-- PROBLEM TO WORK ON --
Only the lines holding the string "Wonder" are needed; copy each of them from the data.

-=-=-=-=-

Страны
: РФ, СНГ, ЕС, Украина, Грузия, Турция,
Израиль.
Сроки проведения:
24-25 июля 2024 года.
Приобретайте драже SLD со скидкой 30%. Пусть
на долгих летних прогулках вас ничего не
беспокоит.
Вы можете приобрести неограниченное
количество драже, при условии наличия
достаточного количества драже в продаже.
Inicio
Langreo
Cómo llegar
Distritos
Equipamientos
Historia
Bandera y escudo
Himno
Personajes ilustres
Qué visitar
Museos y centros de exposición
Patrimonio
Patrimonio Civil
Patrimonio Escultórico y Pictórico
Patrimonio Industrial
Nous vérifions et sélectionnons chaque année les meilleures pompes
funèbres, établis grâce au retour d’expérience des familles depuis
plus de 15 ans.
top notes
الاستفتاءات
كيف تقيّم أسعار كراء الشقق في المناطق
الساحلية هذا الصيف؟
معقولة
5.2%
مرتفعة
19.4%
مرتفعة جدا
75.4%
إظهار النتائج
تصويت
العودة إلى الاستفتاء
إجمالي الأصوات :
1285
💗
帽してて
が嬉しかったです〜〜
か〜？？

-=-=-=-=-

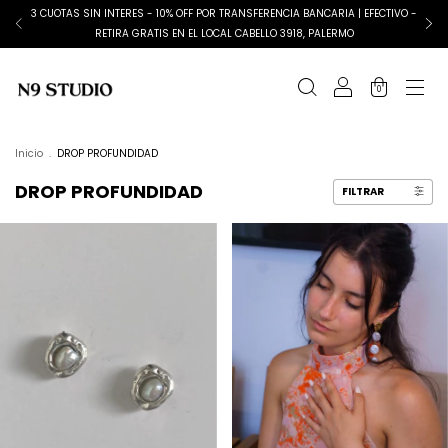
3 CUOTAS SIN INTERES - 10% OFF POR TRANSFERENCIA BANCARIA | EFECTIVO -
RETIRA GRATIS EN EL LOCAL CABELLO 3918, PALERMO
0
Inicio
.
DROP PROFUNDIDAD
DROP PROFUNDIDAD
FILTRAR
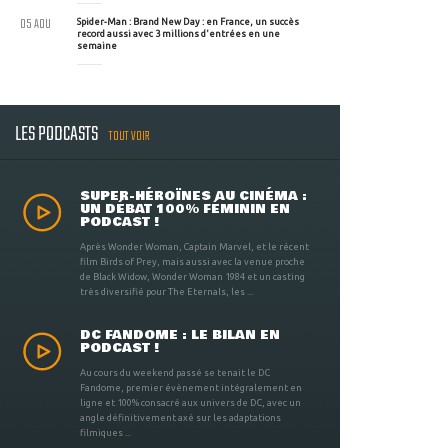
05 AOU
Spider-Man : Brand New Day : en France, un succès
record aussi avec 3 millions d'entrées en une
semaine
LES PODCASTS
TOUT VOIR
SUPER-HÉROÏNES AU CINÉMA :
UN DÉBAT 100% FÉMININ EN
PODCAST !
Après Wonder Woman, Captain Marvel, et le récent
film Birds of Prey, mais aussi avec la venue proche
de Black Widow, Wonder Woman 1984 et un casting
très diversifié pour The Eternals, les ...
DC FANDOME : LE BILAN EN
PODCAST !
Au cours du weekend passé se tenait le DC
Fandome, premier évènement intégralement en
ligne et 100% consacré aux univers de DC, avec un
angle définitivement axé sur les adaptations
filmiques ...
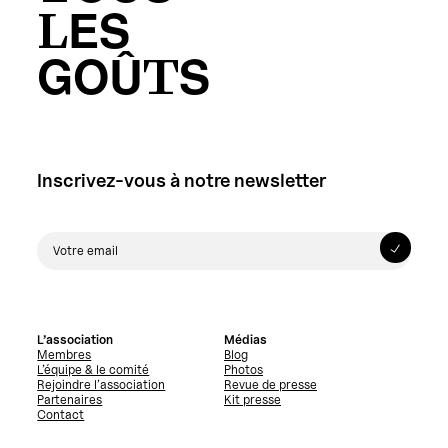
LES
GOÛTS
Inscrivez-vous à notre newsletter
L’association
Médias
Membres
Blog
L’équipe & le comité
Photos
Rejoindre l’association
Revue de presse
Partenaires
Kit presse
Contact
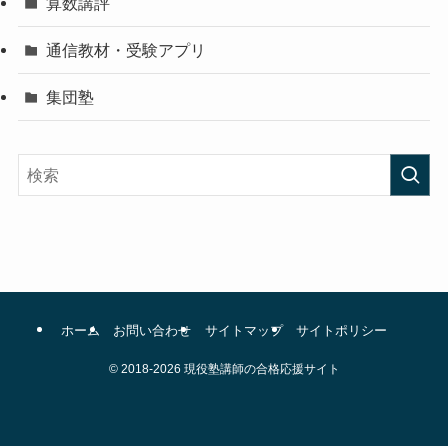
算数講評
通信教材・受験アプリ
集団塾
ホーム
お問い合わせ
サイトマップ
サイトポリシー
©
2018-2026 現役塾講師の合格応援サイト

-=-=-=-=-

-- RESULT FOR THIS EXERCISE --
Après Wonder Woman, Captain Marvel, et le récent
de Black Widow, Wonder Woman 1984 et un casting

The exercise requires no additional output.